Struct initialization is a mess
Dukc
ajieskola at gmail.com
Thu Jul 29 15:28:38 UTC 2021
On Wednesday, 28 July 2021 at 23:43:25 UTC, H. S. Teoh wrote:
> [snip]
Ok, that kind-of explains it, but not quite. I re-read the
language spec and did some more tests. I try to wrap up the whole
construction deal here.
First off, every `struct` type has one, and only one
initialization class. They are: literal initialized, constructed,
call-overloaded, and call-disabled. The algrorithm to determine
the type is:
If a `struct` has any non-default constructors, it is constructed.
Otherwise, If it has `@disable this()` it is call-disabled. A
member with `@disable this()` does not count.

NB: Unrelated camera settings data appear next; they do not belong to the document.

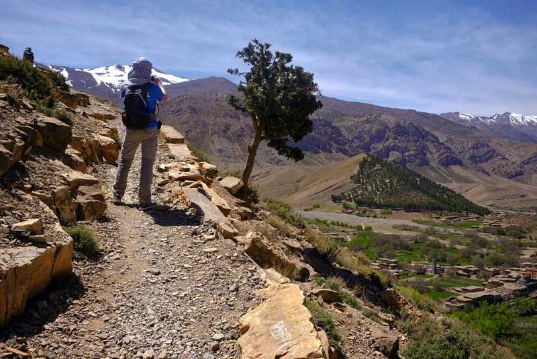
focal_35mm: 35
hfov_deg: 54.4
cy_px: 180
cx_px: 268
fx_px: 522
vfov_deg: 37.9
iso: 400
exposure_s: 1/450
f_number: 11
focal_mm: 23
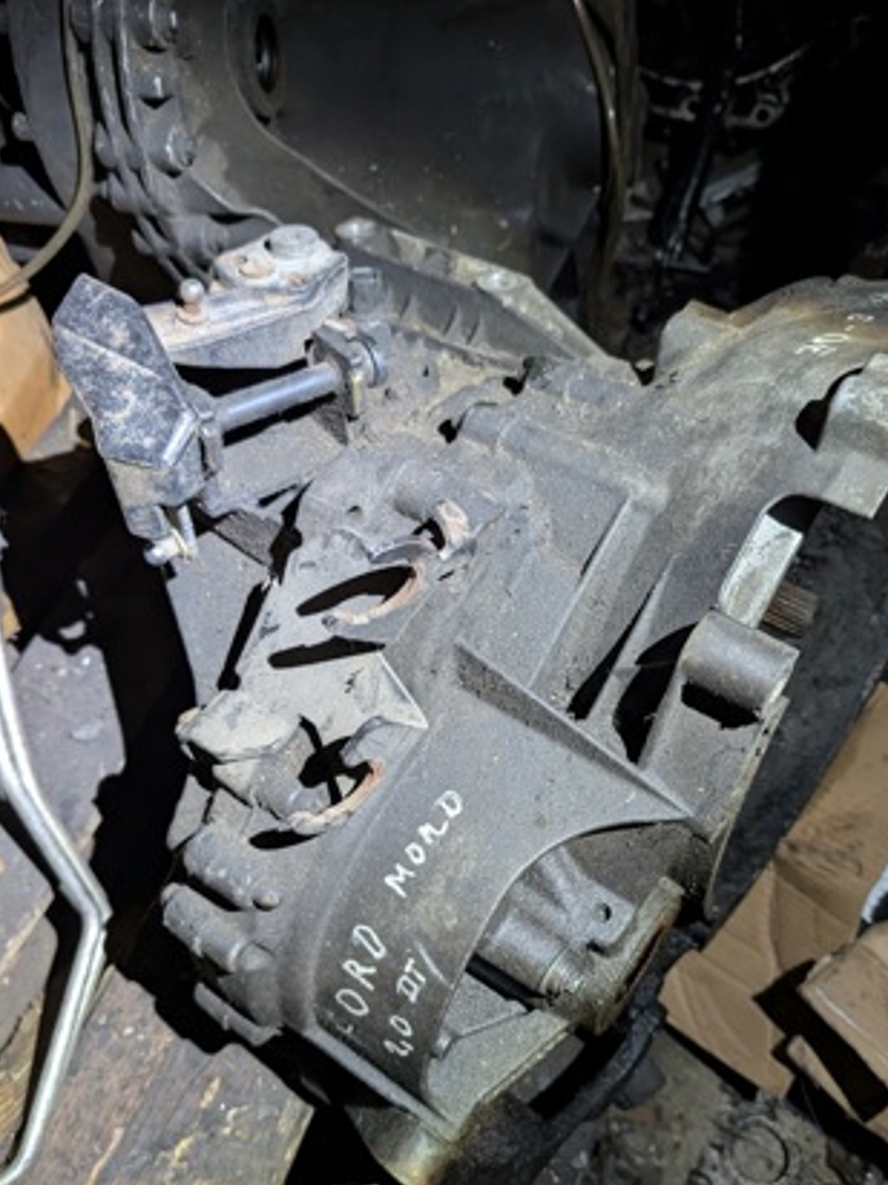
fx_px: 958
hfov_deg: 49.7
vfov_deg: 63.1
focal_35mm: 28
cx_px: 458
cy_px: 685
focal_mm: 6.9
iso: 866
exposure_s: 1/47.1
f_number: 1.68
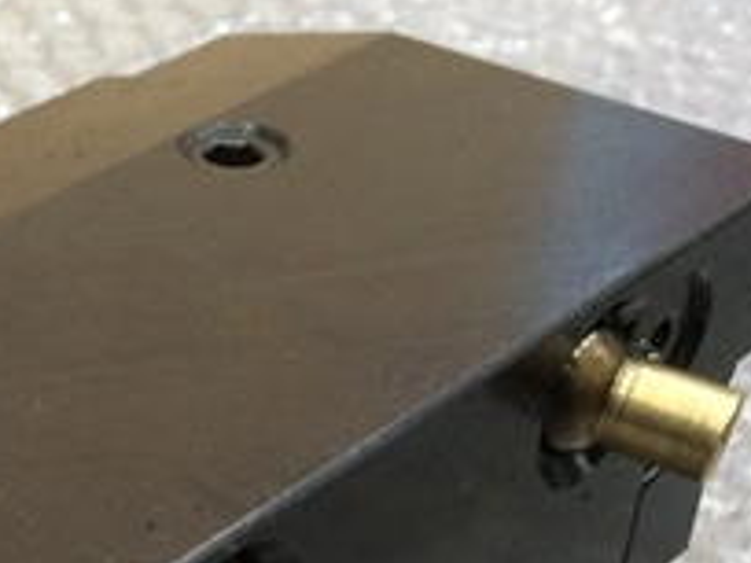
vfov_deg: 15.3
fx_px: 1974
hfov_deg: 20.6
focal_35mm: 91
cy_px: 776
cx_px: -48
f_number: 2.2
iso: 160
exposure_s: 1/30
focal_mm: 4.15
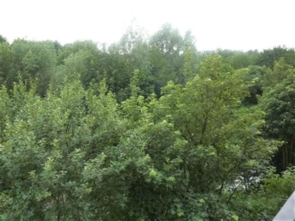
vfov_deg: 54.9
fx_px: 213
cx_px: 148
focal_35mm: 25
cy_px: 110
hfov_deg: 69.4
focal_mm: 4.1
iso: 500
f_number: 3.3
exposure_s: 1/250
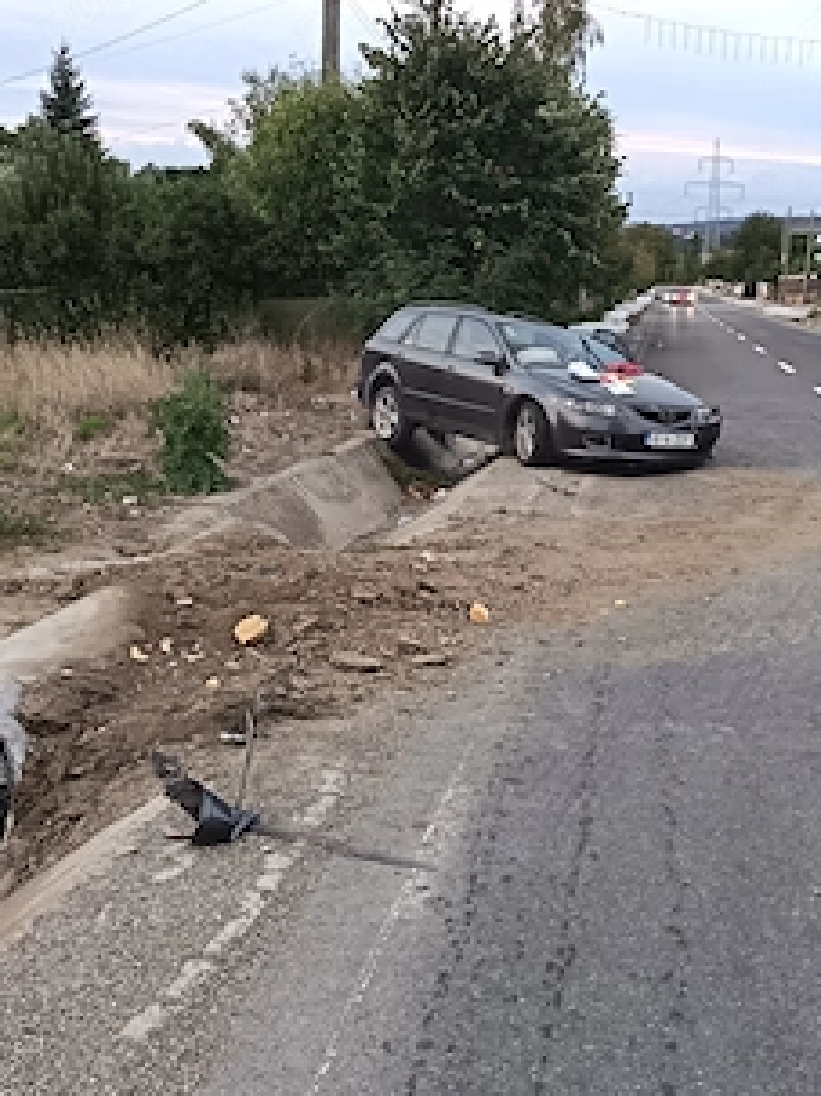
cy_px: 573
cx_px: 535
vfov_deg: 42.1
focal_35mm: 45
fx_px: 1424
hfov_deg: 31.9
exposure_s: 1/100
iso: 770
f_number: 1.75
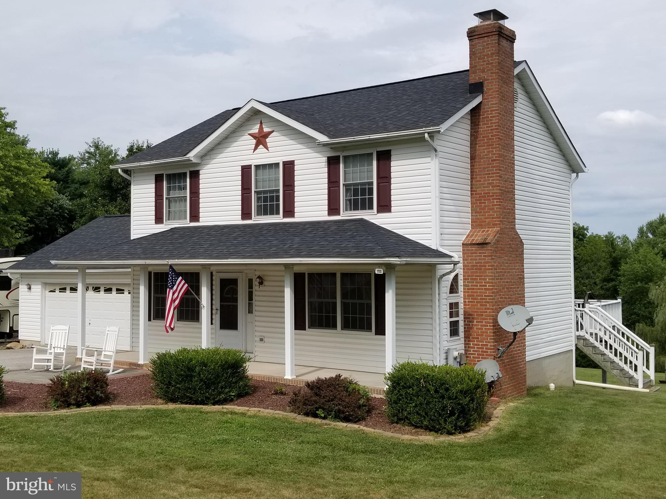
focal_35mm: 26
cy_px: 250
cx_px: 333
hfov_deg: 67.3
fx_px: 500
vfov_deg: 53.1
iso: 50
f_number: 1.7
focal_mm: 4.25
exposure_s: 1/2710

Otherwise, if a struct has any `static opCall` overloads, it is
call-overloaded.
Otherwise it is literal-initialized.
Any struct that has `@disable this()` is default-uninitializable.
Also any struct that has a default-uninitializable member without
default value is itself default-uninitializable.

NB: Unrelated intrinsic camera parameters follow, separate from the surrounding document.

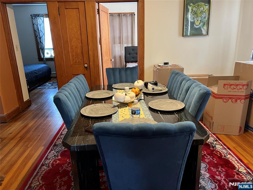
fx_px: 190
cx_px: 126
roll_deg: +2.2
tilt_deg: -16.2
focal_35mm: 26
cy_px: 95
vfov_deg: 53.1
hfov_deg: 67.3
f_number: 1.5
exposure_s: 1/60
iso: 320
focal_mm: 5.7
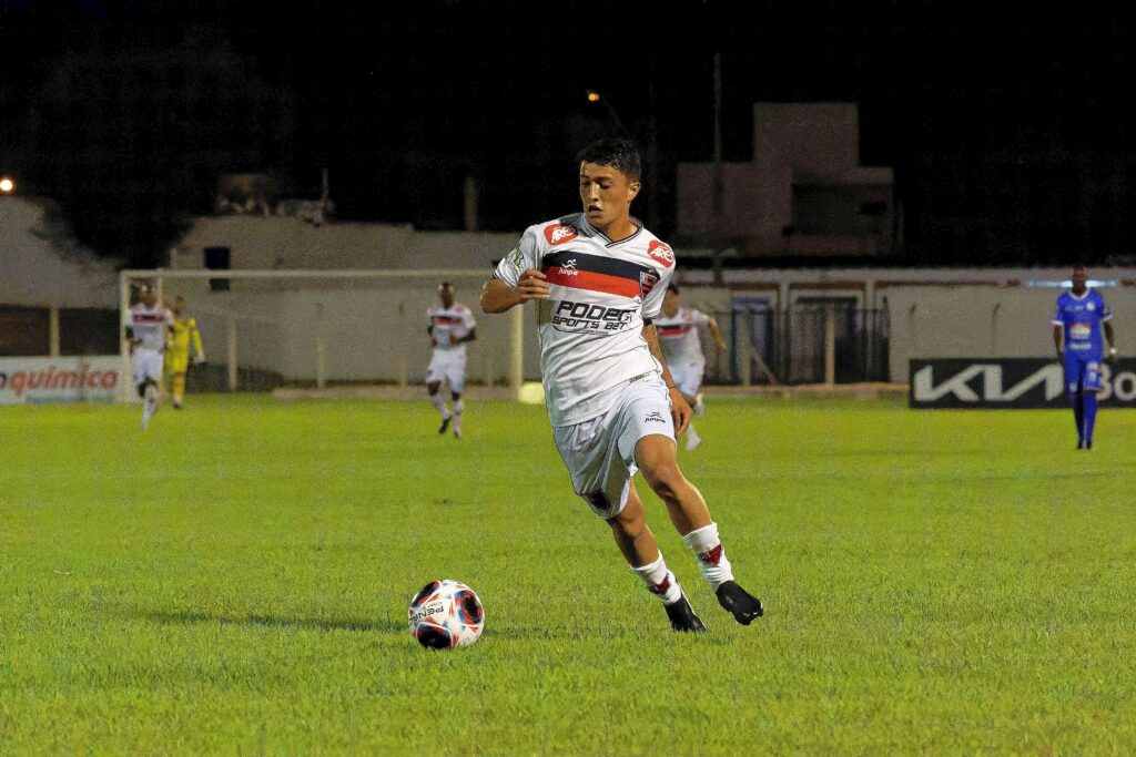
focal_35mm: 187
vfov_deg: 7.3
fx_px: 5901
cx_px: 568
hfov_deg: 11.0
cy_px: 378
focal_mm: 125
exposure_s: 1/1000
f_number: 5.6
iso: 40000
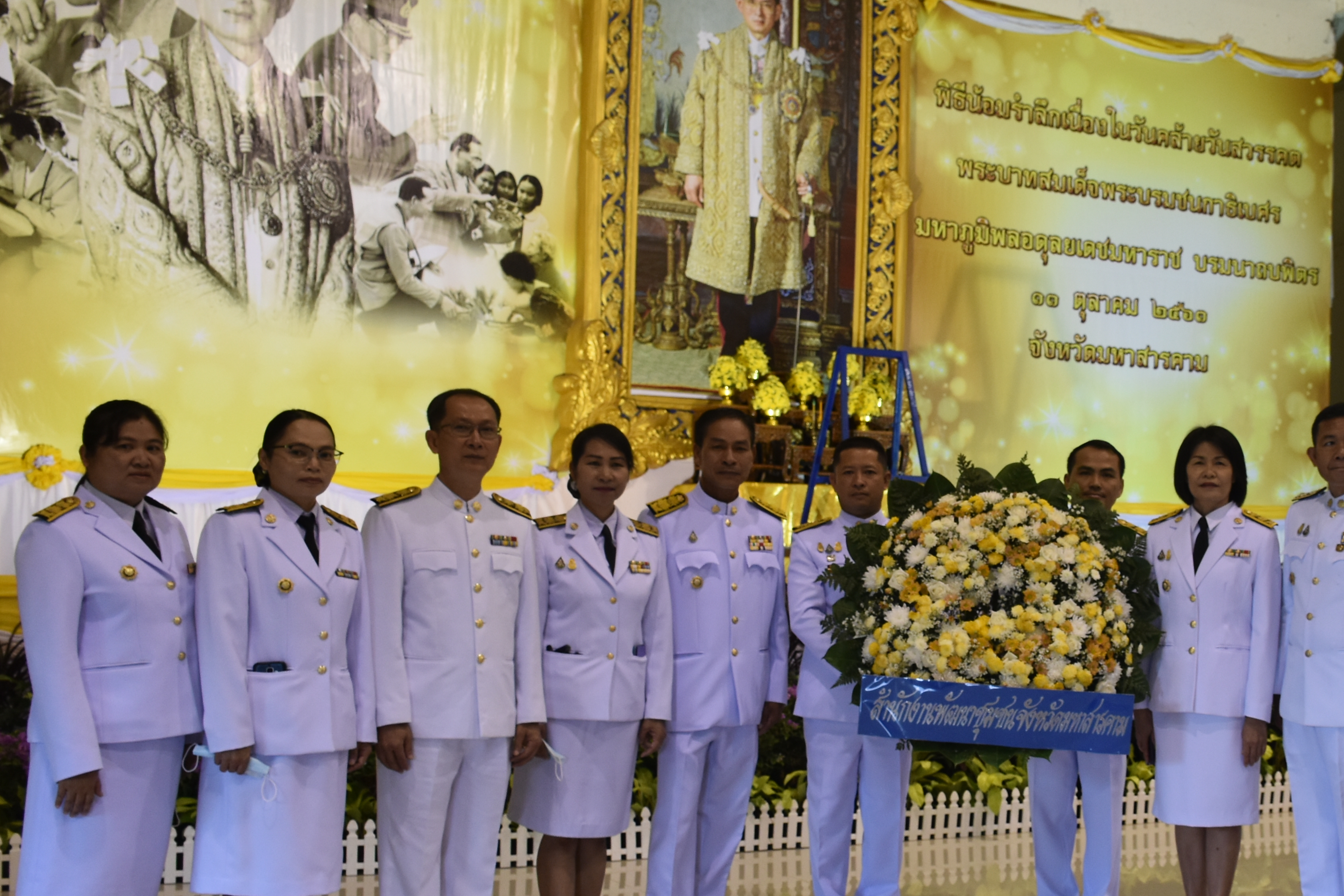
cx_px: 1139
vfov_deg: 28.0
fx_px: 1792
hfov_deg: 39.0
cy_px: 519
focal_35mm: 48
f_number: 4
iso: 500
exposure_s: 1/60
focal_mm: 18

A default-uninitializable struct can only be default-initialized
by explicitly assigning it's `.init` value to it. All other
structs can be default-initialized as always.
All default-initializable literal-initialized or constructed
structs can be initialized with syntax `S()` which is the same as
`S.init` (is/would be) if it's not redefined in S. Call-disabled
`struct`s cannot obviously use the syntax in question.
For call-overloaded `struct`s, `S()` results in the respective
`opCall` if it exists. That function need not to return `S`.
Otherwise, syntax `S()` is illegal for that struct. This applies
regardless of whether the struct is default-initializable.
C-style initialization syntax is legal for call-overloaded,
call-disabled and literal-initialized `struct`s, but not for
constructed structs. If any members are default-uninitializable
without default value, they must be set. It does not matter if
the struct itself is default-initializable.
Syntax `S(a,b)` will call the respective `opCall` for
call-overloaded `struct`s, the respective constructor for
constructed ones, and act a struct literal for
literal-initialized ones. The syntax in question is always
forbidden for call-disabled `struct`s.
Syntax `S s = a` where `!is(typeof(a) : S)` is forbidden for
literal-initialized and call-disabled `struct`s (absent
`opAssign` overloads at least - I didn't test them), but will be
interpreted as `S s = S(a)` for constructed and call-overloaded
`struct`s.
Now, does this sound like a good summary? Any improvement ideas
(either to summary or how things currently work)?